• TASK BRIEF
Lines from the listing that hold the string "pixels" are what you should return.

• RECORDED INFORMATION
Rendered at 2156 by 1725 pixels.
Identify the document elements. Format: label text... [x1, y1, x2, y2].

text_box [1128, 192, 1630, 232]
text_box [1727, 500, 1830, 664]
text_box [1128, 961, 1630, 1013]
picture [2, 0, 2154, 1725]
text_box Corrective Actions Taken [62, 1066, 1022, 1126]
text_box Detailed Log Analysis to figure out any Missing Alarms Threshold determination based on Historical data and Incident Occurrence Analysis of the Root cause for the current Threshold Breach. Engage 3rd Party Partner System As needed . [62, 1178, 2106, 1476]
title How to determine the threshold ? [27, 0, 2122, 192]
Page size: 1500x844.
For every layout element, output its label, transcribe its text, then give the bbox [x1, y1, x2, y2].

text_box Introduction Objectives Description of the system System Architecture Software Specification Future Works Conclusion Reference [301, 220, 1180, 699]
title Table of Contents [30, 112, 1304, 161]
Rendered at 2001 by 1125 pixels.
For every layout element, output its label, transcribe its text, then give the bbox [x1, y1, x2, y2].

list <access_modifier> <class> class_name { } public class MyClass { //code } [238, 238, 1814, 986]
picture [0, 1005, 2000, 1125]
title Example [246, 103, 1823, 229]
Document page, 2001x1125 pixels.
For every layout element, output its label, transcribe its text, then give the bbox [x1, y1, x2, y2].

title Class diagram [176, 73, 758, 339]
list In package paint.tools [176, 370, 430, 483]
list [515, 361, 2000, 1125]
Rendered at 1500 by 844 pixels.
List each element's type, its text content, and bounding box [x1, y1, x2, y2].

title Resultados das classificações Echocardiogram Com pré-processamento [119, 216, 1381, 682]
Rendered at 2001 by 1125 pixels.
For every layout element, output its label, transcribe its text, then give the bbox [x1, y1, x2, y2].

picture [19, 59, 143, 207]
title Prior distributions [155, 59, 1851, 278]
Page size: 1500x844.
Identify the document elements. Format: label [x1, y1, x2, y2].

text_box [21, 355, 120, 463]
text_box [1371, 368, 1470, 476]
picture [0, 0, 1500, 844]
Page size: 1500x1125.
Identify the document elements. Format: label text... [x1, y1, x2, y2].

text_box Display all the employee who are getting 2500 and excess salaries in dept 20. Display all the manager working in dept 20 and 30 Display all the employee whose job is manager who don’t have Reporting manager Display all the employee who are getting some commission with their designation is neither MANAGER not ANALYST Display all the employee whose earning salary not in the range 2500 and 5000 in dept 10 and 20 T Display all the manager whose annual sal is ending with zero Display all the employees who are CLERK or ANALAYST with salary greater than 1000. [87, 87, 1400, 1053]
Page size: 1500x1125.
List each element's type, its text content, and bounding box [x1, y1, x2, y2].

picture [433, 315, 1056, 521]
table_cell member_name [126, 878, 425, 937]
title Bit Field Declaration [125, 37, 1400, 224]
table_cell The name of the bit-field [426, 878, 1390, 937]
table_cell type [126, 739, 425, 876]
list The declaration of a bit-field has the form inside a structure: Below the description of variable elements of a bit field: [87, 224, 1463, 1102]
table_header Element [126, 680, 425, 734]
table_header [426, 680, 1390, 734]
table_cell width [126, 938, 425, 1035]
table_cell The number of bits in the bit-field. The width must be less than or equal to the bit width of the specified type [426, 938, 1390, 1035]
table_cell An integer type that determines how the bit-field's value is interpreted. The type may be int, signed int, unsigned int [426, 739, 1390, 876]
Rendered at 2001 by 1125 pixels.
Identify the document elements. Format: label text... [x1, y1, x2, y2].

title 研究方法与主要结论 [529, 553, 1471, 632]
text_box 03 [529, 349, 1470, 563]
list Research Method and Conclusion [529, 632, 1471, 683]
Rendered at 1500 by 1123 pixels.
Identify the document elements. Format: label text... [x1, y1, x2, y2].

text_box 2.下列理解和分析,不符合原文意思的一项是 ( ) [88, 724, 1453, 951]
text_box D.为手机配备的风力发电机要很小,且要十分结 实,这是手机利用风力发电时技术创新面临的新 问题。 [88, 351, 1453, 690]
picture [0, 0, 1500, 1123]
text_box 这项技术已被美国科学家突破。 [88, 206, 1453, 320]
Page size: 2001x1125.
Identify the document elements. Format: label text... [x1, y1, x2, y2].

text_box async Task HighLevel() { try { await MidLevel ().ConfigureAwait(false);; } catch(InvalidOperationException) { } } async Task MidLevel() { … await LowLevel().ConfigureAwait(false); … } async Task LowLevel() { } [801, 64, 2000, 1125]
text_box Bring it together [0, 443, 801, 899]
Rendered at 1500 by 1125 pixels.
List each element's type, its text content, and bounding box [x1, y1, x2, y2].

• REPLY TO THE TASK
Rendered at 2156 by 1725 pixels.
Rendered at 2001 by 1125 pixels.
Document page, 2001x1125 pixels.
Rendered at 1500 by 844 pixels.
Rendered at 2001 by 1125 pixels.
Rendered at 2001 by 1125 pixels.
Rendered at 1500 by 1123 pixels.
Rendered at 1500 by 1125 pixels.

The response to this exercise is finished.